- Task brief: Please repeat the lines below word for word, leaving out the pictures.

Dataset items:
=======
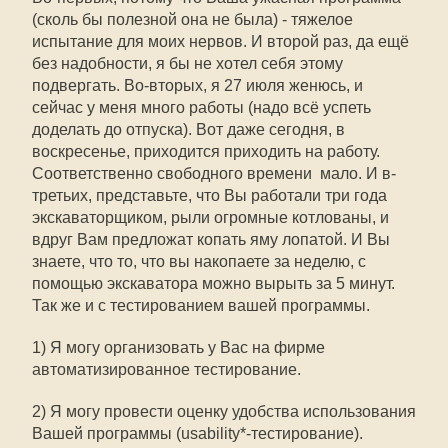
(сколь бы полезной она не была) - тяжелое
испытание для моих нервов. И второй раз, да ещё
без надобности, я бы не хотел себя этому
подвергать. Во-вторых, я 27 июля женюсь, и
сейчас у меня много работы (надо всё успеть
доделать до отпуска). Вот даже сегодня, в
воскресенье, приходится приходить на работу.
Соответственно свободного времени  мало. И в-
третьих, представьте, что Вы работали три года
экскаваторщиком, рыли огромные котлованы, и
вдруг Вам предложат копать яму лопатой. И Вы
знаете, что то, что вы накопаете за неделю, с
помощью экскаватора можно вырыть за 5 минут.
Так же и с тестированием вашей программы.
1) Я могу организовать у Вас на фирме
автоматизированное тестирование.
2) Я могу провести оценку удобства использования
Вашей программы (usability*-тестирование).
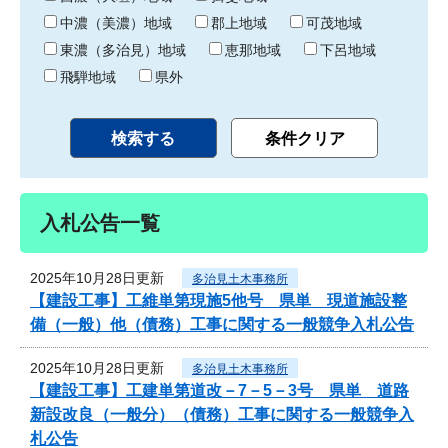
中濃（美濃）地域
郡上地域
可茂地域
東濃（多治見）地域
恵那地域
下呂地域
飛騨地域
県外
入札公告一覧
2025年10月28日更新
多治見土木事務所
【建設工事】工維単第現施5他号 県単 現道施設整
備（一般）他（債務）工事に関する一般競争入札公告
2025年10月28日更新
多治見土木事務所
【建設工事】工建単第道改－7－5－3号 県単 道路
新設改良（一般分）（債務）工事に関する一般競争入
札公告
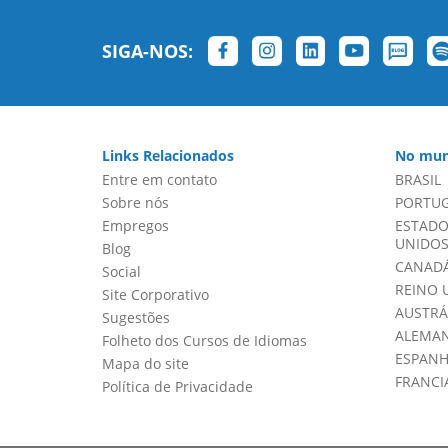
SIGA-NOS:
Links Relacionados
No mun
Entre em contato
BRASIL
Sobre nós
PORTU
Empregos
ESTADO
UNIDOS 
Blog
CANADÁ
Social
REINO 
Site Corporativo
AUSTRÁ
Sugestões
ALEMA
Folheto dos Cursos de Idiomas
ESPAN
Mapa do site
FRANCI
Política de Privacidade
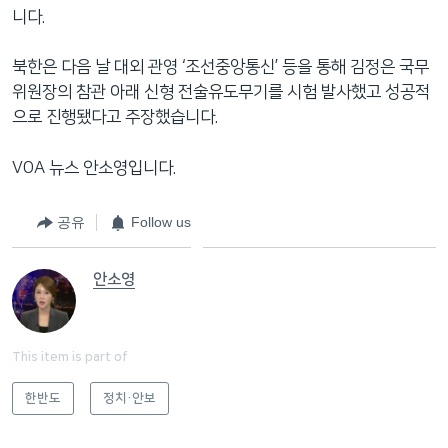
니다.
북한은 다음 날 대외 관영 ‘조선중앙통신’ 등을 통해 김정은 국무
위원장의 참관 아래 신형 전술유도무기를 시험 발사했고 성공적
으로 진행됐다고 주장했습니다.
VOA 뉴스 안소영입니다.
공유
Follow us
안소영
This item is part of
한반도
정치·안보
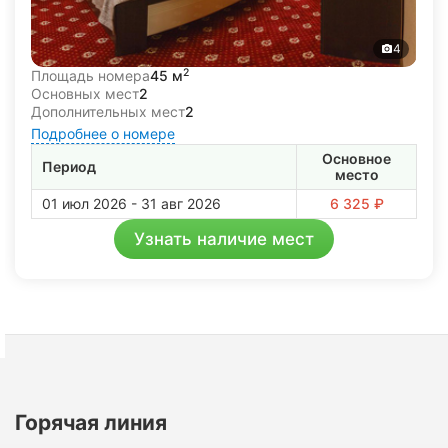
4
2
Площадь номера
45 м
Основных мест
2
Дополнительных мест
2
Подробнее о номере
Основное
Период
место
01 июл 2026 - 31 авг 2026
6 325 ₽
Узнать наличие мест
Горячая линия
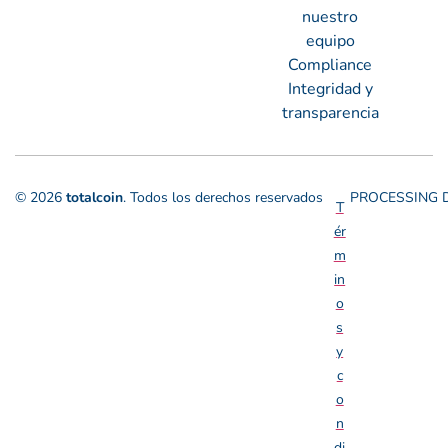
nuestro
equipo
Compliance
Integridad y
transparencia
© 2026
totalcoin
. Todos los derechos reservados
PROCESSING D
T
ér
m
in
o
s
y
c
o
n
di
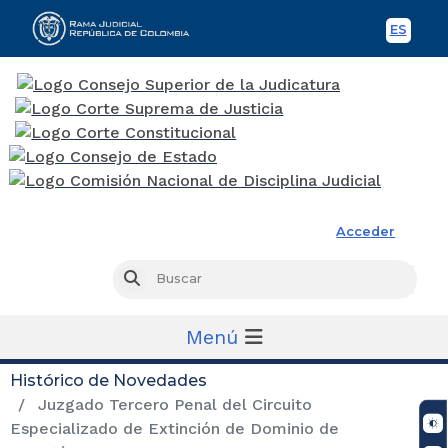
ES
Spani
Rama Judicial
Acceder
Busc
Buscar
Menú
Histórico de Novedades
Juzgado Tercero Penal del Circuito
Especializado de Extinción de Dominio de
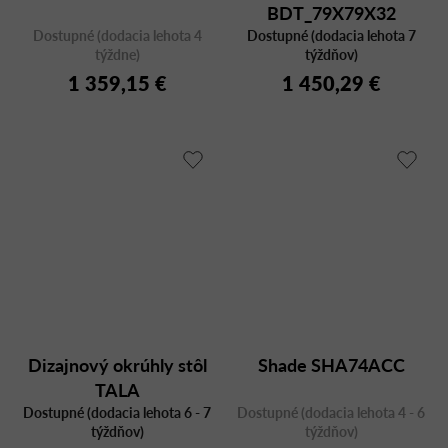
BDT_79X79X32
Dostupné (dodacia lehota 4
Dostupné (dodacia lehota 7
MARBLE NERO
týždne)
týždňov)
1 359,15 €
1 450,29 €
Dizajnový okrúhly stôl
Shade SHA74ACC
TALA
Dostupné (dodacia lehota 6 - 7
Dostupné (dodacia lehota 4 - 6
týždňov)
týždňov)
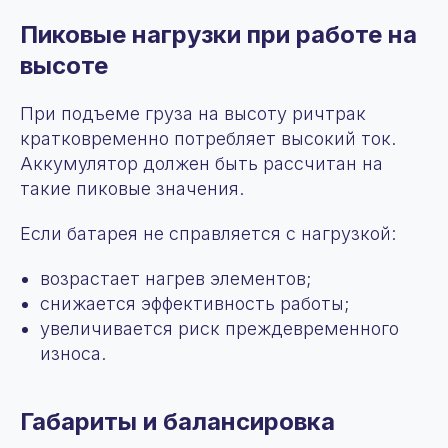
Пиковые нагрузки при работе на
высоте
При подъеме груза на высоту ричтрак
кратковременно потребляет высокий ток.
Аккумулятор должен быть рассчитан на
такие пиковые значения.
Если батарея не справляется с нагрузкой:
возрастает нагрев элементов;
снижается эффективность работы;
увеличивается риск преждевременного
износа.
Габариты и балансировка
=======
- Answer space:
(сколь бы полезной она не была) - тяжелое
испытание для моих нервов. И второй раз, да ещё
без надобности, я бы не хотел себя этому
подвергать. Во-вторых, я 27 июля женюсь, и
сейчас у меня много работы (надо всё успеть
доделать до отпуска). Вот даже сегодня, в
воскресенье, приходится приходить на работу.
Соответственно свободного времени  мало. И в-
третьих, представьте, что Вы работали три года
экскаваторщиком, рыли огромные котлованы, и
вдруг Вам предложат копать яму лопатой. И Вы
знаете, что то, что вы накопаете за неделю, с
помощью экскаватора можно вырыть за 5 минут.
Так же и с тестированием вашей программы.
1) Я могу организовать у Вас на фирме
автоматизированное тестирование.
2) Я могу провести оценку удобства использования
Вашей программы (usability*-тестирование).
中濃（美濃）地域
郡上地域
可茂地域
東濃（多治見）地域
恵那地域
下呂地域
飛騨地域
県外
入札公告一覧
2025年10月28日更新
多治見土木事務所
【建設工事】工維単第現施5他号 県単 現道施設整
備（一般）他（債務）工事に関する一般競争入札公告
2025年10月28日更新
多治見土木事務所
【建設工事】工建単第道改－7－5－3号 県単 道路
新設改良（一般分）（債務）工事に関する一般競争入
札公告
SIGA-NOS:
Links Relacionados
No mun
Entre em contato
BRASIL
Sobre nós
PORTU
Empregos
ESTADO
UNIDOS 
Blog
CANADÁ
Social
REINO 
Site Corporativo
AUSTRÁ
Sugestões
ALEMA
Folheto dos Cursos de Idiomas
ESPAN
Mapa do site
FRANCI
Política de Privacidade
니다.
북한은 다음 날 대외 관영 ‘조선중앙통신’ 등을 통해 김정은 국무
위원장의 참관 아래 신형 전술유도무기를 시험 발사했고 성공적
으로 진행됐다고 주장했습니다.
VOA 뉴스 안소영입니다.
공유
Follow us
안소영
This item is part of
한반도
정치·안보
4
2
Площадь номера
45 м
Основных мест
2
Дополнительных мест
2
Подробнее о номере
Основное
Период
место
01 июл 2026 - 31 авг 2026
6 325 ₽
Узнать наличие мест
Горячая линия
nuestro
equipo
Compliance
Integridad y
transparencia
© 2026
totalcoin
. Todos los derechos reservados
PROCESSING D
T
ér
m
in
o
s
y
c
o
n
di
ES
Spani
Rama Judicial
Acceder
Busc
Buscar
Menú
Histórico de Novedades
Juzgado Tercero Penal del Circuito
Especializado de Extinción de Dominio de
BDT_79X79X32
Dostupné (dodacia lehota 4
Dostupné (dodacia lehota 7
MARBLE NERO
týždne)
týždňov)
1 359,15 €
1 450,29 €
Dizajnový okrúhly stôl
Shade SHA74ACC
TALA
Dostupné (dodacia lehota 6 - 7
Dostupné (dodacia lehota 4 - 6
týždňov)
týždňov)
Пиковые нагрузки при работе на
высоте
При подъеме груза на высоту ричтрак
кратковременно потребляет высокий ток.
Аккумулятор должен быть рассчитан на
такие пиковые значения.
Если батарея не справляется с нагрузкой:
возрастает нагрев элементов;
снижается эффективность работы;
увеличивается риск преждевременного
износа.
Габариты и балансировка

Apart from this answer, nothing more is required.